I think there are a couple of reasons for this.  First, people believe there are a number of issues that have to be weighed.  It’s not just their privacy rights versus a company’s profits, but their privacy rights versus democratic principles, like government transparency in the case of FEC disclosure.  Second, the data collection is extremely obvious.  We all know campaigns are tracking who’s donated, so they can ask again and again and again, at least until that maximum contribution limit is reached.

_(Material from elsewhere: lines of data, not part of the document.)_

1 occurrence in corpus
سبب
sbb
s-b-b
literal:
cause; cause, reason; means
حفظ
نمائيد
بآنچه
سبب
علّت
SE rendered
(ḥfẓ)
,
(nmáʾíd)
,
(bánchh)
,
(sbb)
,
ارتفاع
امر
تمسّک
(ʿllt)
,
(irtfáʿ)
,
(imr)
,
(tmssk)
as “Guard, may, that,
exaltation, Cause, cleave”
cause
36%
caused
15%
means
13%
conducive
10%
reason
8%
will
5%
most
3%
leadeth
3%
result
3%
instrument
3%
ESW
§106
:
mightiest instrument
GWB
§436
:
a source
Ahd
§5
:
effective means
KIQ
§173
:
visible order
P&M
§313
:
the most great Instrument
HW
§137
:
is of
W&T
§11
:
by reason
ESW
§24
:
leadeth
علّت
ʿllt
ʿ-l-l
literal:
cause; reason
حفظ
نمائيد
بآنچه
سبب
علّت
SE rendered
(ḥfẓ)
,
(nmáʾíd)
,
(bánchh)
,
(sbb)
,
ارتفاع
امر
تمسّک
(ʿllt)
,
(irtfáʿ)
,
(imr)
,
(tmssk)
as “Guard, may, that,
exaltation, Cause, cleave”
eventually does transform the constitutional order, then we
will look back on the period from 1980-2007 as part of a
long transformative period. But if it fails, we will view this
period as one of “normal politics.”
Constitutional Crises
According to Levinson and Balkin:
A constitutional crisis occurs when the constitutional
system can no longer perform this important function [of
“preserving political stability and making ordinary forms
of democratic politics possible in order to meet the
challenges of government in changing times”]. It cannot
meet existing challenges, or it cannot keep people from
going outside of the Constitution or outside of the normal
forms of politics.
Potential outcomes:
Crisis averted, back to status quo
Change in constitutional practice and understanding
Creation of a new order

Most importantly, though, people want their candidate to win.  If they are contributing more than $200 in an election cycle to a political candidate, they can live with being in the campaign’s database, as well as the FEC’s.  If they care enough to go to a rally and then are asked for their email address, they don’t mind being sent emails from the campaign day after day.  They know that if they are called during dinner and reminded to vote for their candidate, the other likely voters are being called, too.  Heck, the most enthusiastic supporters are using the data themselves, by volunteering for phonebanks and canvassing, as with the Catalist/Facebook application.

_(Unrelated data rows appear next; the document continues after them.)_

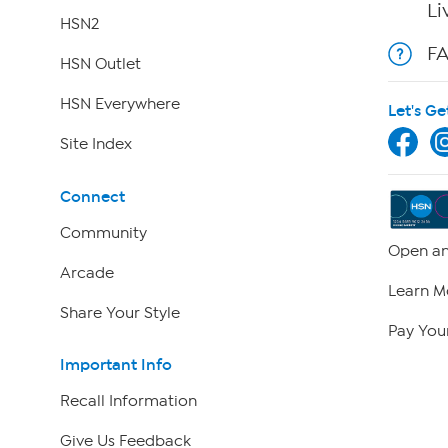
Li
HSN2
F
HSN Outlet
HSN Everywhere
Let's Ge
Site Index
Connect
Community
Open an
Arcade
Learn M
Share Your Style
Pay Your
Important Info
Recall Information
Give Us Feedback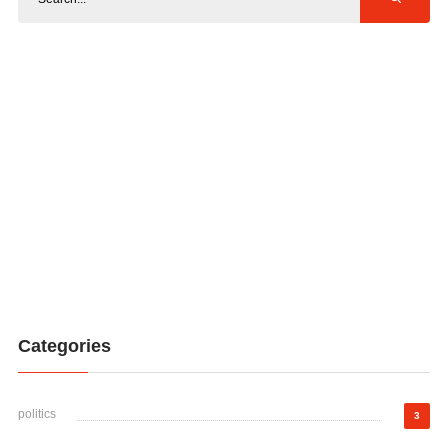
Categories
politics
3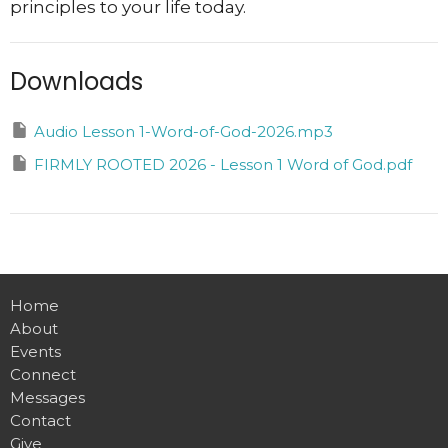
principles to your life today.
Downloads
Audio Lesson 1-Word-of-God-2026.mp3
FIRMLY ROOTED 2026 - Lesson 1 Word of God.pdf
Home
About
Events
Connect
Messages
Contact
Give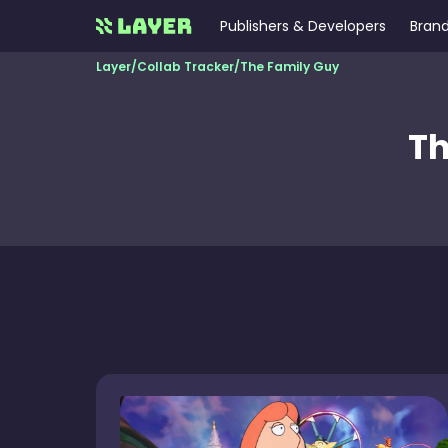
Publishers & Developers
Brand
Layer
/
Collab Tracker
/
The Family Guy
Th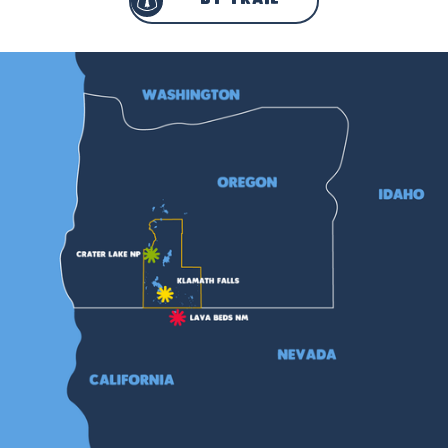
by trail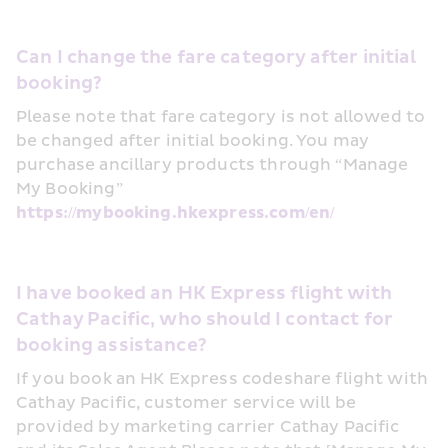
Can I change the fare category after initial 
booking?
Please note that fare category is not allowed to 
be changed after initial booking. You may 
purchase ancillary products through “Manage 
My Booking” 
https://mybooking.hkexpress.com/en/
I have booked an HK Express flight with 
Cathay Pacific, who should I contact for 
booking assistance?
If you book an HK Express codeshare flight with 
Cathay Pacific, customer service will be 
provided by marketing carrier Cathay Pacific 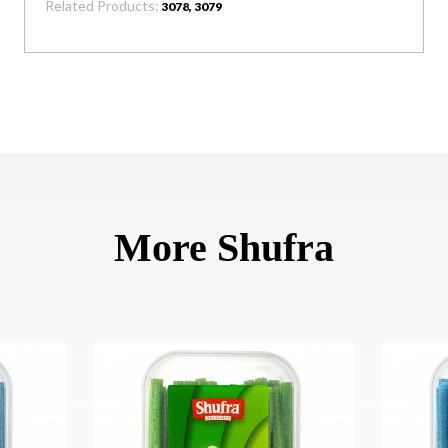
Related Products:
3078, 3079
More Shufra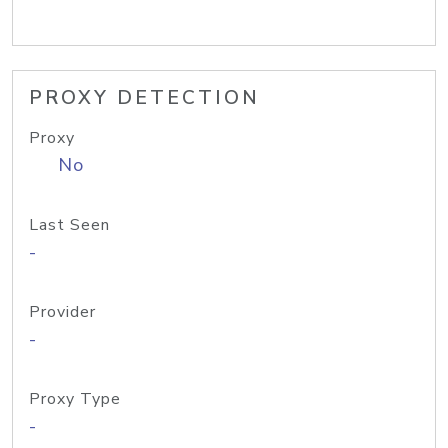
PROXY DETECTION
Proxy
No
Last Seen
-
Provider
-
Proxy Type
-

Political data collection has some lessons to teach data collection in other arenas.  Don’t try to hide what you’re doing—be obvious.  Even more importantly, give people an incentive to provide information.  Google and Yahoo can assure us that the log data, the IP addresses, the tracking they do when we’re logged into their email accounts, are all meant to provide us a better service, but we don’t really feel like we’re getting something out of it, especially compared to what they’re getting out of it.  These companies currently seem to be working on the model of “Don’t worry, whatever we’re doing won’t hurt you.”  The model should be, “Participate and get value out of the data yourselves.”